Another innovative step forward is underway with the theatre company’s recent foray into podcasting. Dark Traveller, a co-production with Victoria’s SNAFU theatre company, which has co-produced the prison’s theatre program since 2010, is said to be the first podcast series created by incarcerated artists in Canada.
The inaugural 45-minute episode, recorded inside the minimum-security federal correctional institution, was released this month on platforms such as Spotify, Apple Podcasts, and Google Podcasts. Another episode arrived this week, with the final entry in the series scheduled to drop on June 16.
The content — from creative writing and old-time commercials to a reading of The Northern Lights, a science-fiction radio play written in 1949 by Wyllis Cooper — is vastly different from other podcasts in that much of it was either written or voiced by incarcerated artists. The participants have adopted stage names such as Midnight, Paul Dark, Dr. Percy, and The Captain for the podcast, in order to protect their privacy.
SNAFU’s Kathleen Greenfield, who worked with William Head to arrange the team of actors, directors and writers into groups, and edited everything that was recorded inside the prison over six sessions into the final product, is not aware of another podcast of its kind in the country.
“Ear Hustle, a podcast that comes out of San Quentin prison in California, was the first podcast created by artists in prison, but we are the first Canadian one.”

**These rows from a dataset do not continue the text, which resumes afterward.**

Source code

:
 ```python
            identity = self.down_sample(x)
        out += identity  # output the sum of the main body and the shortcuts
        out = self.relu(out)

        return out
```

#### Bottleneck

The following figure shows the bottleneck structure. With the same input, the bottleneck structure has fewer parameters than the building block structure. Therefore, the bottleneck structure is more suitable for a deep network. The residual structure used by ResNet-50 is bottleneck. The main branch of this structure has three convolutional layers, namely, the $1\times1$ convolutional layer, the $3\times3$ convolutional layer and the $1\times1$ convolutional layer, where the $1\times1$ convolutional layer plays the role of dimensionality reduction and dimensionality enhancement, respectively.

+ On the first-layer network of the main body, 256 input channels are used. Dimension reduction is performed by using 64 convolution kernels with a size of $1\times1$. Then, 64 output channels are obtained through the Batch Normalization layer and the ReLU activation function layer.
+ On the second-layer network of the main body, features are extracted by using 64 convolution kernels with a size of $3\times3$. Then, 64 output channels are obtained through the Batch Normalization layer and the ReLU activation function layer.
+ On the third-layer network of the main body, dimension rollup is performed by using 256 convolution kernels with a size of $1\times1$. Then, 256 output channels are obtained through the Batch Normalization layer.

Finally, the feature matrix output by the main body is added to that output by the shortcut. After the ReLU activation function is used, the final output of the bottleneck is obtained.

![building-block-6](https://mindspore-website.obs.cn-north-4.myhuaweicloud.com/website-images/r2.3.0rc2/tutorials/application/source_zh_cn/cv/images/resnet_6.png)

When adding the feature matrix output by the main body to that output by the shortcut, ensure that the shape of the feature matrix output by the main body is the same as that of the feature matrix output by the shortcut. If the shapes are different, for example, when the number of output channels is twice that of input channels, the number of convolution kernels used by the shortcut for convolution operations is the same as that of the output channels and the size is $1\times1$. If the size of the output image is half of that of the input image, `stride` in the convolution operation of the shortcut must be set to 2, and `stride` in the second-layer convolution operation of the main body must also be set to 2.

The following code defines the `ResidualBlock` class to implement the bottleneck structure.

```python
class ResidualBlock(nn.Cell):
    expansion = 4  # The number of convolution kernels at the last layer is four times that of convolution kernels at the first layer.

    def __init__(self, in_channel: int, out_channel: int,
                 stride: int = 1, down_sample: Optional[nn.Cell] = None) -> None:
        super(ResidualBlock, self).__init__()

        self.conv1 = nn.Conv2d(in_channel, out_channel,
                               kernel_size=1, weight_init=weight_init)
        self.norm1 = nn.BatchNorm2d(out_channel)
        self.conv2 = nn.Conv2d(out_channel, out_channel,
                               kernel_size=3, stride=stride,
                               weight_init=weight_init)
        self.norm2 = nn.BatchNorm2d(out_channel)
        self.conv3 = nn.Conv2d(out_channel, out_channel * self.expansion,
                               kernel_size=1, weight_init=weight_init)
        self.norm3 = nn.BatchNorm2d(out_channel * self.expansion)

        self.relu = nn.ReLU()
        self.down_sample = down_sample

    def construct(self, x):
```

The project was done with the endorsement of Corrections Services Canada, and used during the workshop phase a secure video-call service employed by William Head to connect five participating artists from inside the prison with SNAFU representatives on the outside. But COVID-19 made what should have been a fairly straight-forward process into a scheduling headache that required months of planning, Battle said.
The participants all wore masks during the process, even while recording, and the sound recorder had to do battle with a furnace that kept going off during the sessions. Due to time constraints and health protocols inside the prison, poor audio could not be re-recorded. It was many months of hurdles being jumped, Greenfield said.
“We stumbled through figuring out what we could do and how we could work with restrictions, and limited time inside of the prison. It came out of necessity, but it was a way that we could still create together that we could share with people.”
The podcast replaces William Head On Stage’s annual in-person play, which takes place each fall in the prison’s gymnasium. The company’s 60th production was scheduled for October 2020 was canceled due to health protocols. Though the effects of the pandemic are lessening somewhat, Green doesn’t expect audience back inside William Head On Stage this year, William Head On Stage’s 40th anniversary.
Co-productions between SNAFU and William Head On Stage will continue despite the changing landscape, Greenfield said. Dark Traveller is a natural placeholder until live performances return, and gives incarcerated artists a valuable outlet for their work. “That exchange is so worth it,” she said. “Getting a response from people is life-changing for the guys inside.”